UPSERT Query Performance

S

sturdyerde

I have a large table (almost 4 million records, 12 fields) in Access
that is cleared and re-populated over a WAN connection on a daily
basis. It is time consuming. Is there any chance that an UPSERT
query might help this to go faster, or would it likely take about the
same amount of time?

Thanks,
Sam
 
V

vanderghast

If the table is first 'cleared' then synchronized, the UPSERT (MS SQL Server
2008, via a MERGE, or whatever you use with Jet) does nothing more than a
standard INSERT since no row would 'match' the data to be merged: all the
data have been cleared.

In fact, it could be faster if you export the data into a file (say, coma
delimited) on the server, compact it, then, through the WAN, transfer *that*
file to the local pc, decompact it and next, in the local db, import that
file now in the local pc, into Access.

Note that Jet does an UPSERT through a simple UPDATE over an OUTER JOIN,
thing that MS SQL Server cannot do and so, MS SQL Server has to invent a
new syntax to deal with that. But Jet does not need a new syntax.

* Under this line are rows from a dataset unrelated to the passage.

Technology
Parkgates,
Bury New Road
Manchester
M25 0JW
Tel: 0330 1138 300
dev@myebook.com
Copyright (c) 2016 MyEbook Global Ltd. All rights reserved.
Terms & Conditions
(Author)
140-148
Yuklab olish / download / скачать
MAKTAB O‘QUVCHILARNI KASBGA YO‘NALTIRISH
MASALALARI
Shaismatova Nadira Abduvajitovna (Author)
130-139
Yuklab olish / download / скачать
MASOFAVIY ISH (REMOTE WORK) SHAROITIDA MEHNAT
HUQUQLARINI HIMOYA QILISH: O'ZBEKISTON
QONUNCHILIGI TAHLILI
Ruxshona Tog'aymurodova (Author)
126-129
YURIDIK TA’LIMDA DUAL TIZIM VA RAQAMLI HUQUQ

UPDATE oldData RIGHT JOIN newData
ON oldData.primaryKey= newData.primaryKey
SET oldData.primaryKey = newData.primaryKey,
oldData.someOtherField = newData.someOtherField


is an "UPSERT", in Jet.




Vanderghast, Access MVP
 
S

samuel.erde

If the table is first 'cleared' then synchronized, the UPSERT (MS SQL Server
2008, via a MERGE, or whatever you use with Jet) does nothing more than a
standard INSERT since no row would 'match' the data to be merged: all the
data have been cleared.

In fact, it could be faster if you export the data into a file (say, coma
delimited) on the server, compact it, then, through the WAN, transfer *that*
file to the local pc, decompact it and next, in the local db, import that
file now in the local pc, into Access.

Note that Jet does an UPSERT through a simple UPDATE over an OUTER JOIN,
thing that  MS SQL Server cannot do and so, MS SQL Server has to inventa
new syntax to deal with that. But Jet does not need a new syntax.

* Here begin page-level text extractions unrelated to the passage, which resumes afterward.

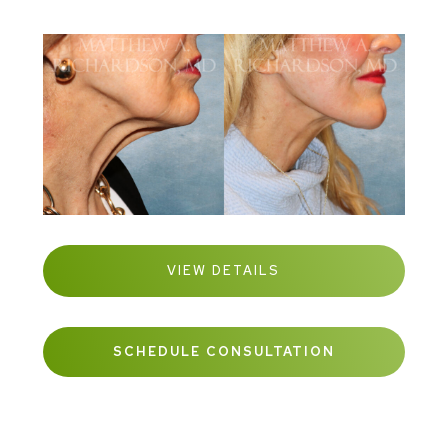
VIEW DETAILS
SCHEDULE CONSULTATION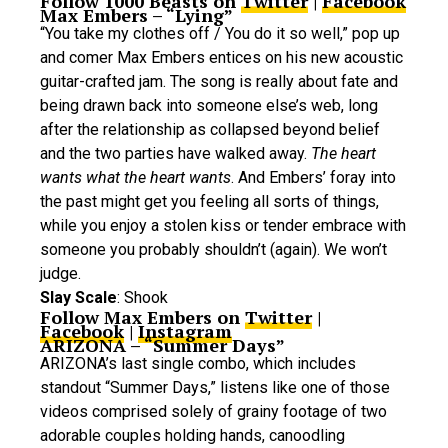
Follow 1000 Beasts on
Twitter
|
Facebook
Max Embers – “Lying”
“You take my clothes off / You do it so well,” pop up
and comer Max Embers entices on his new acoustic
guitar-crafted jam. The song is really about fate and
being drawn back into someone else’s web, long
after the relationship as collapsed beyond belief
and the two parties have walked away.
The heart
wants what the heart wants
. And Embers’ foray into
the past might get you feeling all sorts of things,
while you enjoy a stolen kiss or tender embrace with
someone you probably shouldn’t (again). We won’t
judge.
Slay Scale
: Shook
Follow Max Embers on
Twitter
|
Facebook
|
Instagram
ARIZONA – “Summer Days”
ARIZONA’s last single combo, which includes
standout “Summer Days,” listens like one of those
videos comprised solely of grainy footage of two
adorable couples holding hands, canoodling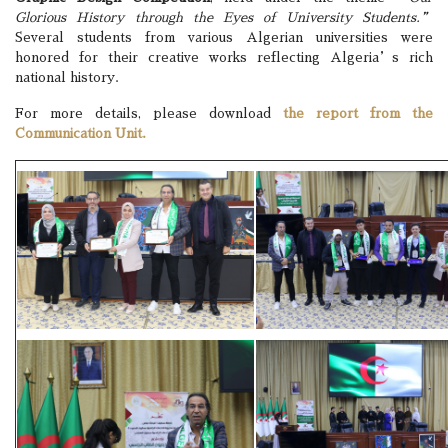
Glorious History through the Eyes of University Students.”
Several students from various Algerian universities were
honored for their creative works reflecting Algeria’s rich
national history.
For more details, please download
the report from the
Communication Unit.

UPDATE oldData RIGHT JOIN newData
    ON oldData.primaryKey= newData.primaryKey
SET oldData.primaryKey = newData.primaryKey,
    oldData.someOtherField = newData.someOtherField

is an "UPSERT", in Jet.

Vanderghast, Access MVP

Thank you all for your responses. I will also review those articles.
In short answer:

I am *currently* clearing and appending the table records, but would
not clear if using the UPSERT query.

I do not have direct access to the remote DB server, so I don't think
that it would be an option to export CSV, compact, transmit, and
import. Sounds like a good idea, though!

I have run a test UPSERT query once using the same syntax as above,
but it took much longer than it usually does to just clear and append.